Can you put the lines of each of the records below into a numbered list, dropping any blank lines?
───── RECORD SET ─────
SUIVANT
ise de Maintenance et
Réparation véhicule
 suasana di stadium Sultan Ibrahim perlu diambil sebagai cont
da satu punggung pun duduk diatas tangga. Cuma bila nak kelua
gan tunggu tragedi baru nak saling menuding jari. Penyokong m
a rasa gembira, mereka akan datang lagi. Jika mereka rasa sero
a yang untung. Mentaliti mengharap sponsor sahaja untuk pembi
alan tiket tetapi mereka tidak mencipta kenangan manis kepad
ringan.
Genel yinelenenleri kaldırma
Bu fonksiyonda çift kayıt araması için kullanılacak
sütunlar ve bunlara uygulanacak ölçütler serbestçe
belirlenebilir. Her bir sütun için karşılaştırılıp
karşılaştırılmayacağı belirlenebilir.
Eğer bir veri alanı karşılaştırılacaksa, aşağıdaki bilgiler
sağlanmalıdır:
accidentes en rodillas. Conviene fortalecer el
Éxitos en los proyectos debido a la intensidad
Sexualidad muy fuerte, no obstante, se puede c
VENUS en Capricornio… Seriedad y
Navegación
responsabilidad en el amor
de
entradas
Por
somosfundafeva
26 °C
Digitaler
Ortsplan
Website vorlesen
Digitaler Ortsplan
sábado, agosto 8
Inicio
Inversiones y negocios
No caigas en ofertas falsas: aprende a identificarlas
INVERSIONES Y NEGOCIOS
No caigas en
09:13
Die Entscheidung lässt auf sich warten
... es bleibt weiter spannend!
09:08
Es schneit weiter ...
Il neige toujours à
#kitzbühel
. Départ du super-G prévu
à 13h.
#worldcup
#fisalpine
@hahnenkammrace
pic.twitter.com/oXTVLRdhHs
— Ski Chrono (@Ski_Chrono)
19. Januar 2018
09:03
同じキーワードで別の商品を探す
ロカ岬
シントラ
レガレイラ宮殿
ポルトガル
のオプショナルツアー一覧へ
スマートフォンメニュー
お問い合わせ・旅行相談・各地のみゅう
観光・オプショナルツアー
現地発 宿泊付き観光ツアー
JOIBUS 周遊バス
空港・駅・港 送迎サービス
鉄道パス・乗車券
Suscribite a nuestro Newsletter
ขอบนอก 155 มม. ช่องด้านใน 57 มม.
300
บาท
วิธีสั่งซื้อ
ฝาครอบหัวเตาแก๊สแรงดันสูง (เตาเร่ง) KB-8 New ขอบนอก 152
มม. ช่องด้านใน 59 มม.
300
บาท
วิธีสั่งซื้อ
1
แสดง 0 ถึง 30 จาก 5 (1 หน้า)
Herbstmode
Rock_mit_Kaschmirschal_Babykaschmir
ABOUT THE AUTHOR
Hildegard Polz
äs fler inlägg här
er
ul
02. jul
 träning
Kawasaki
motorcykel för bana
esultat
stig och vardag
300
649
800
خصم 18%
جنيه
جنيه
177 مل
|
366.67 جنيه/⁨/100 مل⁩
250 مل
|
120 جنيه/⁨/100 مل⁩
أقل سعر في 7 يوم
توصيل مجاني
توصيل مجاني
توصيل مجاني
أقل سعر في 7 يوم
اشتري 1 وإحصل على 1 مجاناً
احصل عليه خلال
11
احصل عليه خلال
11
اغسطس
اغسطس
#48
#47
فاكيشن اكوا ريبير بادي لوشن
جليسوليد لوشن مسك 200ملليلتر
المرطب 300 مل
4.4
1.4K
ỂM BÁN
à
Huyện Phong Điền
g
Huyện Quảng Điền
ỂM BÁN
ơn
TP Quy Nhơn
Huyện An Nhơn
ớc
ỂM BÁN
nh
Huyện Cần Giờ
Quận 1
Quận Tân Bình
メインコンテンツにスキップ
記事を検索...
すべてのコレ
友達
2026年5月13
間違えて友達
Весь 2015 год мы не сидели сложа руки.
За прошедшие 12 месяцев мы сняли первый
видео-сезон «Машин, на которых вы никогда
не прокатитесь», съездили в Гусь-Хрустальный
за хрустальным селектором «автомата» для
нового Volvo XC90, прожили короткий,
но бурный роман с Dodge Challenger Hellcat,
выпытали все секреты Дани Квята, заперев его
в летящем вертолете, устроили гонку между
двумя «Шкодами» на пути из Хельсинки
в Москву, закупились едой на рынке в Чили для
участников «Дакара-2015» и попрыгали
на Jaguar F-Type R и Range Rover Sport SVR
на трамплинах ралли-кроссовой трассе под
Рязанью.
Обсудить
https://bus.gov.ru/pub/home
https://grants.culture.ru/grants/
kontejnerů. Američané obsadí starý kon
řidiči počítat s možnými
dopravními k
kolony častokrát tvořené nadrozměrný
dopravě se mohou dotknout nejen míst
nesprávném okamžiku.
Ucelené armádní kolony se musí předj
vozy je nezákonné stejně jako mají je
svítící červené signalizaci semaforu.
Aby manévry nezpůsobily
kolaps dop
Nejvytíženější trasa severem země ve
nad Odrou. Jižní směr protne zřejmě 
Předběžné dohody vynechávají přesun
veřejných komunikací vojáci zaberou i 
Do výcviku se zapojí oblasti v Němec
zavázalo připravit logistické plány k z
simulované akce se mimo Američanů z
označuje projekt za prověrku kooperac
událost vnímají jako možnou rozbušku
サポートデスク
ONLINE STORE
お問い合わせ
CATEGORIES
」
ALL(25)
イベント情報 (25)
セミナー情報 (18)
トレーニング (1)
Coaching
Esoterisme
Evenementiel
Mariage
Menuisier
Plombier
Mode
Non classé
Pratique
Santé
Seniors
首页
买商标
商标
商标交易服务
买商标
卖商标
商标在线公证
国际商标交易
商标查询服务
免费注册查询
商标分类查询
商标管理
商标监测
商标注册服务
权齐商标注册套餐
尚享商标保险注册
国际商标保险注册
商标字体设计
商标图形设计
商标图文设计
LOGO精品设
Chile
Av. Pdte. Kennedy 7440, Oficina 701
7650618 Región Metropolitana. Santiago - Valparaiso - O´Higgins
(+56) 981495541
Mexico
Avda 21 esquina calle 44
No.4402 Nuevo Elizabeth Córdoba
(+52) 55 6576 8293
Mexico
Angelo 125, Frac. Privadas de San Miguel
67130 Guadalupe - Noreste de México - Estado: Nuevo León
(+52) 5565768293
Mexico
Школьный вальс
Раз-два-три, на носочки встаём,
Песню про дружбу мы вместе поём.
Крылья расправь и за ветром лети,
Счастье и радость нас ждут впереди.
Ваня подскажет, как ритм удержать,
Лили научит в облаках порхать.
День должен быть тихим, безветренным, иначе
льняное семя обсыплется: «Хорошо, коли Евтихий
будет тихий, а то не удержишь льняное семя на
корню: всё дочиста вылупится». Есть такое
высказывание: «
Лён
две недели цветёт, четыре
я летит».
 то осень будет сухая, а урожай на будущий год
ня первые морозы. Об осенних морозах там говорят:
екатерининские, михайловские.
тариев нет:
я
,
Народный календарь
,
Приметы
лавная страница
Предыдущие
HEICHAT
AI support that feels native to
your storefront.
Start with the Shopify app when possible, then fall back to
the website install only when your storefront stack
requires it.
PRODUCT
─────
__TASK ANSWER__.
1. SUIVANT
2. ise de Maintenance et
3. Réparation véhicule
4.  suasana di stadium Sultan Ibrahim perlu diambil sebagai cont
5. da satu punggung pun duduk diatas tangga. Cuma bila nak kelua
6. gan tunggu tragedi baru nak saling menuding jari. Penyokong m
7. a rasa gembira, mereka akan datang lagi. Jika mereka rasa sero
8. a yang untung. Mentaliti mengharap sponsor sahaja untuk pembi
9. alan tiket tetapi mereka tidak mencipta kenangan manis kepad
10. ringan.
11. Genel yinelenenleri kaldırma
12. Bu fonksiyonda çift kayıt araması için kullanılacak
13. sütunlar ve bunlara uygulanacak ölçütler serbestçe
14. belirlenebilir. Her bir sütun için karşılaştırılıp
15. karşılaştırılmayacağı belirlenebilir.
16. Eğer bir veri alanı karşılaştırılacaksa, aşağıdaki bilgiler
17. sağlanmalıdır:
18. accidentes en rodillas. Conviene fortalecer el
19. Éxitos en los proyectos debido a la intensidad
20. Sexualidad muy fuerte, no obstante, se puede c
21. VENUS en Capricornio… Seriedad y
22. Navegación
23. responsabilidad en el amor
24. de
25. entradas
26. Por
27. somosfundafeva
28. 26 °C
29. Digitaler
30. Ortsplan
31. Website vorlesen
32. Digitaler Ortsplan
33. sábado, agosto 8
34. Inicio
35. Inversiones y negocios
36. No caigas en ofertas falsas: aprende a identificarlas
37. INVERSIONES Y NEGOCIOS
38. No caigas en
39. 09:13
40. Die Entscheidung lässt auf sich warten
41. ... es bleibt weiter spannend!
42. 09:08
43. Es schneit weiter ...
44. Il neige toujours à
45. #kitzbühel
46. . Départ du super-G prévu
47. à 13h.
48. #worldcup
49. #fisalpine
50. @hahnenkammrace
51. pic.twitter.com/oXTVLRdhHs
52. — Ski Chrono (@Ski_Chrono)
53. 19. Januar 2018
54. 09:03
55. 同じキーワードで別の商品を探す
56. ロカ岬
57. シントラ
58. レガレイラ宮殿
59. ポルトガル
60. のオプショナルツアー一覧へ
61. スマートフォンメニュー
62. お問い合わせ・旅行相談・各地のみゅう
63. 観光・オプショナルツアー
64. 現地発 宿泊付き観光ツアー
65. JOIBUS 周遊バス
66. 空港・駅・港 送迎サービス
67. 鉄道パス・乗車券
68. Suscribite a nuestro Newsletter
69. ขอบนอก 155 มม. ช่องด้านใน 57 มม.
70. 300
71. บาท
72. วิธีสั่งซื้อ
73. ฝาครอบหัวเตาแก๊สแรงดันสูง (เตาเร่ง) KB-8 New ขอบนอก 152
74. มม. ช่องด้านใน 59 มม.
75. 300
76. บาท
77. วิธีสั่งซื้อ
78. 1
79. แสดง 0 ถึง 30 จาก 5 (1 หน้า)
80. Herbstmode
81. Rock_mit_Kaschmirschal_Babykaschmir
82. ABOUT THE AUTHOR
83. Hildegard Polz
84. äs fler inlägg här
85. er
86. ul
87. 02. jul
88.  träning
89. Kawasaki
90. motorcykel för bana
91. esultat
92. stig och vardag
93. 300
94. 649
95. 800
96. خصم 18%
97. جنيه
98. جنيه
99. 177 مل
100. |
101. 366.67 جنيه/⁨/100 مل⁩
102. 250 مل
103. |
104. 120 جنيه/⁨/100 مل⁩
105. أقل سعر في 7 يوم
106. توصيل مجاني
107. توصيل مجاني
108. توصيل مجاني
109. أقل سعر في 7 يوم
110. اشتري 1 وإحصل على 1 مجاناً
111. احصل عليه خلال
112. 11
113. احصل عليه خلال
114. 11
115. اغسطس
116. اغسطس
117. #48
118. #47
119. فاكيشن اكوا ريبير بادي لوشن
120. جليسوليد لوشن مسك 200ملليلتر
121. المرطب 300 مل
122. 4.4
123. 1.4K
124. ỂM BÁN
125. à
126. Huyện Phong Điền
127. g
128. Huyện Quảng Điền
129. ỂM BÁN
130. ơn
131. TP Quy Nhơn
132. Huyện An Nhơn
133. ớc
134. ỂM BÁN
135. nh
136. Huyện Cần Giờ
137. Quận 1
138. Quận Tân Bình
139. メインコンテンツにスキップ
140. 記事を検索...
141. すべてのコレ
142. 友達
143. 2026年5月13
144. 間違えて友達
145. Весь 2015 год мы не сидели сложа руки.
146. За прошедшие 12 месяцев мы сняли первый
147. видео-сезон «Машин, на которых вы никогда
148. не прокатитесь», съездили в Гусь-Хрустальный
149. за хрустальным селектором «автомата» для
150. нового Volvo XC90, прожили короткий,
151. но бурный роман с Dodge Challenger Hellcat,
152. выпытали все секреты Дани Квята, заперев его
153. в летящем вертолете, устроили гонку между
154. двумя «Шкодами» на пути из Хельсинки
155. в Москву, закупились едой на рынке в Чили для
156. участников «Дакара-2015» и попрыгали
157. на Jaguar F-Type R и Range Rover Sport SVR
158. на трамплинах ралли-кроссовой трассе под
159. Рязанью.
160. Обсудить
161. https://bus.gov.ru/pub/home
162. https://grants.culture.ru/grants/
163. kontejnerů. Američané obsadí starý kon
164. řidiči počítat s možnými
165. dopravními k
166. kolony častokrát tvořené nadrozměrný
167. dopravě se mohou dotknout nejen míst
168. nesprávném okamžiku.
169. Ucelené armádní kolony se musí předj
170. vozy je nezákonné stejně jako mají je
171. svítící červené signalizaci semaforu.
172. Aby manévry nezpůsobily
173. kolaps dop
174. Nejvytíženější trasa severem země ve
175. nad Odrou. Jižní směr protne zřejmě 
176. Předběžné dohody vynechávají přesun
177. veřejných komunikací vojáci zaberou i 
178. Do výcviku se zapojí oblasti v Němec
179. zavázalo připravit logistické plány k z
180. simulované akce se mimo Američanů z
181. označuje projekt za prověrku kooperac
182. událost vnímají jako možnou rozbušku
183. サポートデスク
184. ONLINE STORE
185. お問い合わせ
186. CATEGORIES
187. 」
188. ALL(25)
189. イベント情報 (25)
190. セミナー情報 (18)
191. トレーニング (1)
192. Coaching
193. Esoterisme
194. Evenementiel
195. Mariage
196. Menuisier
197. Plombier
198. Mode
199. Non classé
200. Pratique
201. Santé
202. Seniors
203. 首页
204. 买商标
205. 商标
206. 商标交易服务
207. 买商标
208. 卖商标
209. 商标在线公证
210. 国际商标交易
211. 商标查询服务
212. 免费注册查询
213. 商标分类查询
214. 商标管理
215. 商标监测
216. 商标注册服务
217. 权齐商标注册套餐
218. 尚享商标保险注册
219. 国际商标保险注册
220. 商标字体设计
221. 商标图形设计
222. 商标图文设计
223. LOGO精品设
224. Chile
225. Av. Pdte. Kennedy 7440, Oficina 701
226. 7650618 Región Metropolitana. Santiago - Valparaiso - O´Higgins
227. (+56) 981495541
228. Mexico
229. Avda 21 esquina calle 44
230. No.4402 Nuevo Elizabeth Córdoba
231. (+52) 55 6576 8293
232. Mexico
233. Angelo 125, Frac. Privadas de San Miguel
234. 67130 Guadalupe - Noreste de México - Estado: Nuevo León
235. (+52) 5565768293
236. Mexico
237. Школьный вальс
238. Раз-два-три, на носочки встаём,
239. Песню про дружбу мы вместе поём.
240. Крылья расправь и за ветром лети,
241. Счастье и радость нас ждут впереди.
242. Ваня подскажет, как ритм удержать,
243. Лили научит в облаках порхать.
244. День должен быть тихим, безветренным, иначе
245. льняное семя обсыплется: «Хорошо, коли Евтихий
246. будет тихий, а то не удержишь льняное семя на
247. корню: всё дочиста вылупится». Есть такое
248. высказывание: «
249. Лён
250. две недели цветёт, четыре
251. я летит».
252.  то осень будет сухая, а урожай на будущий год
253. ня первые морозы. Об осенних морозах там говорят:
254. екатерининские, михайловские.
255. тариев нет:
256. я
257. ,
258. Народный календарь
259. ,
260. Приметы
261. лавная страница
262. Предыдущие
263. HEICHAT
264. AI support that feels native to
265. your storefront.
266. Start with the Shopify app when possible, then fall back to
267. the website install only when your storefront stack
268. requires it.
269. PRODUCT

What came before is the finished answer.